Example for as.data.frame
:
setClass ("exampleclass", representation (x = "data.frame"))
object <- new ("exampleclass", x = iris)
setMethod ("as.data.frame", signature="exampleclass", definition= function (x, ...) x@x )
## [1] "as.data.frame"
as.data.frame (object)
## Sepal.Length Sepal.Width Petal.Length Petal.Width Species
## 1 5.1 3.5 1.4 0.2 setosa
## 2 4.9 3.0 1.4 0.2 setosa
## 3 4.7 3.2 1.3 0.2 setosa
## ...snip...
lm (Petal.Length ~ Petal.Width, object)
## error in as.data.frame.default(data) :
## cannot coerce class 'structure("exampleclass", package = ".GlobalEnv")' into a data.frame
as.data.frame.exampleclass <- function (x, ...) x@x
lm (Petal.Length ~ Petal.Width, object)
## Call:
## lm(formula = Petal.Length ~ Petal.Width, data = object)
##
## Coefficients:
## (Intercept) Petal.Width
## 1.084 2.230
As the situation may be a bit complicated with lm
where the coercion will only occur when the formula is evaluated in an environment constructed from the data, here is a more simple case whith the same behaviour:
setMethod ("as.matrix", signature="exampleclass", definition= function (x, ...) as.matrix (x@x[, 1:4]) )
prcomp (object)
## error in as.vector(data) :
## No method to coerce this S4 class into a vector
as.matrix.exampleclass <- function (x, ...) as.matrix (x@x [, 1:4])
prcomp (object)
## Standard deviations:
## [1] 2.0562689 0.4926162 0.2796596 0.1543862
##
## Rotation:
## PC1 PC2 PC3 PC4
## Sepal.Length 0.36138659 -0.65658877 0.58202985 0.3154872
## Sepal.Width -0.08452251 -0.73016143 -0.59791083 -0.3197231
## Petal.Length 0.85667061 0.17337266 -0.07623608 -0.4798390
## Petal.Width 0.35828920 0.07548102 -0.54583143 0.7536574
Here, stats:::prcomp.default
is called, which starts with a plain x <- as.matrix (x)

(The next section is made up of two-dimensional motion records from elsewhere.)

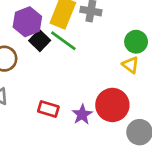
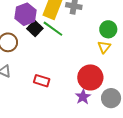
yellow triangle: (131, 65) -> (104, 47), turned 32
purple star: (82, 114) -> (83, 97), moved

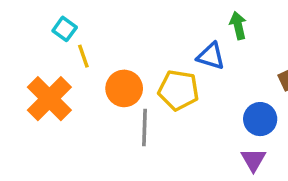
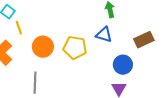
blue triangle: (211, 56) -> (104, 35), moved
gray line: (145, 128) -> (35, 83), moved

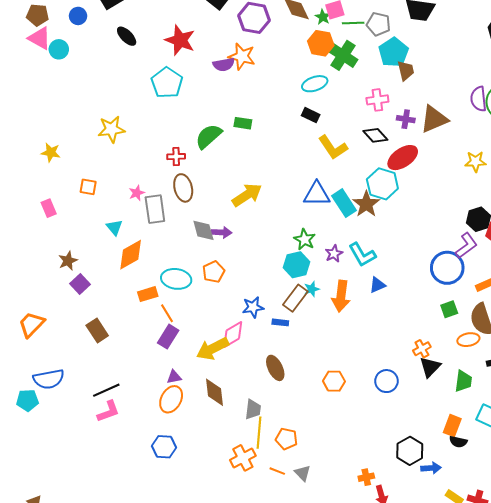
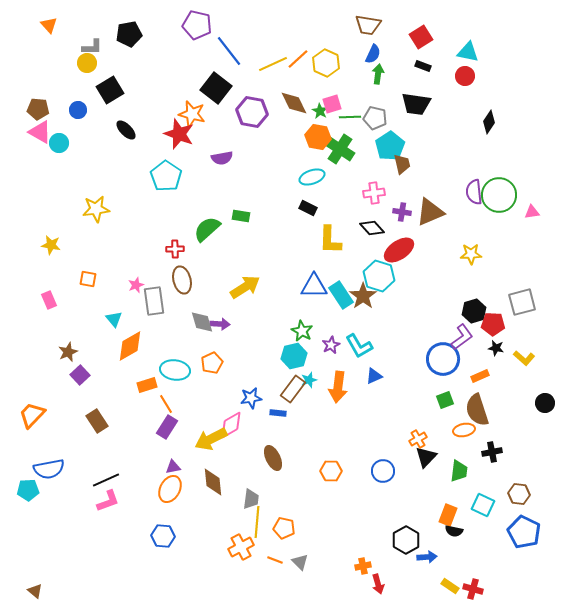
orange star: (242, 56) -> (192, 114), moved
yellow star: (111, 129) -> (96, 209), moved
yellow L-shape: (333, 147) -> (330, 240), turned 36

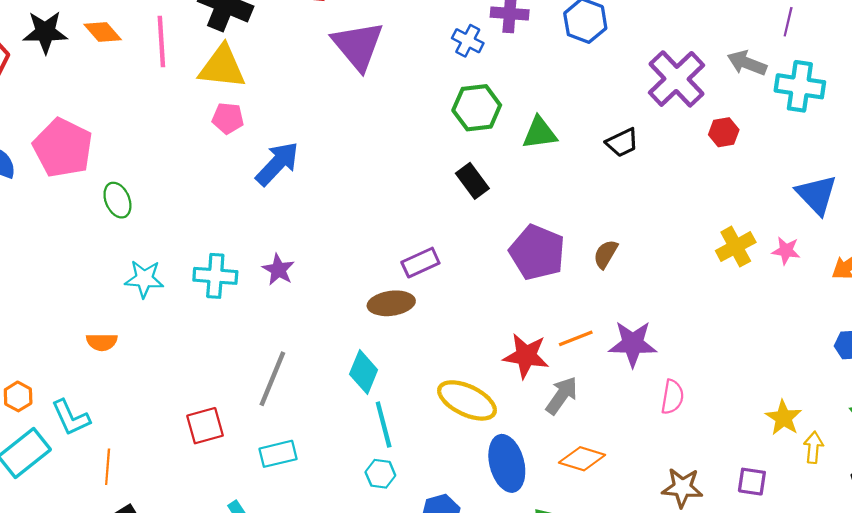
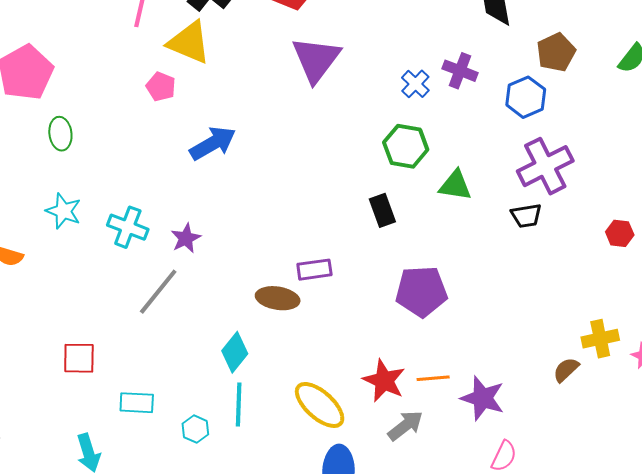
purple cross: (677, 79) -> (545, 166), moved
pink pentagon: (228, 118) -> (161, 87), moved
purple pentagon: (537, 252) -> (421, 291), turned 30
brown semicircle: (606, 254) -> (566, 370), moved
gray line: (272, 379) -> (158, 292), moved
cyan hexagon: (380, 474) -> (195, 429), moved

. This fails with the above S4 definition, but works with the S3 definition.
I take it from the comments that lm
simply calls as.data.frame
explicitly. If you look at as.data.frame
:
> as.data.frame
function (x, row.names = NULL, optional = FALSE, ...)
{
if (is.null(x))
return(as.data.frame(list()))
UseMethod("as.data.frame")
}
<bytecode: 0x29140b8>
<environment: namespace:base>
You'll see that it calls the S3 generic, and from the methods documentation
An S4 method alone will not be seen if the S3 generic function is called directly. However, >primitive functions and operators are exceptions: The internal C code will look for S4 >methods if and only if the object is an S4 object. In the examples, the method for
[
for >class "myFrame" will always be called for objects of this class.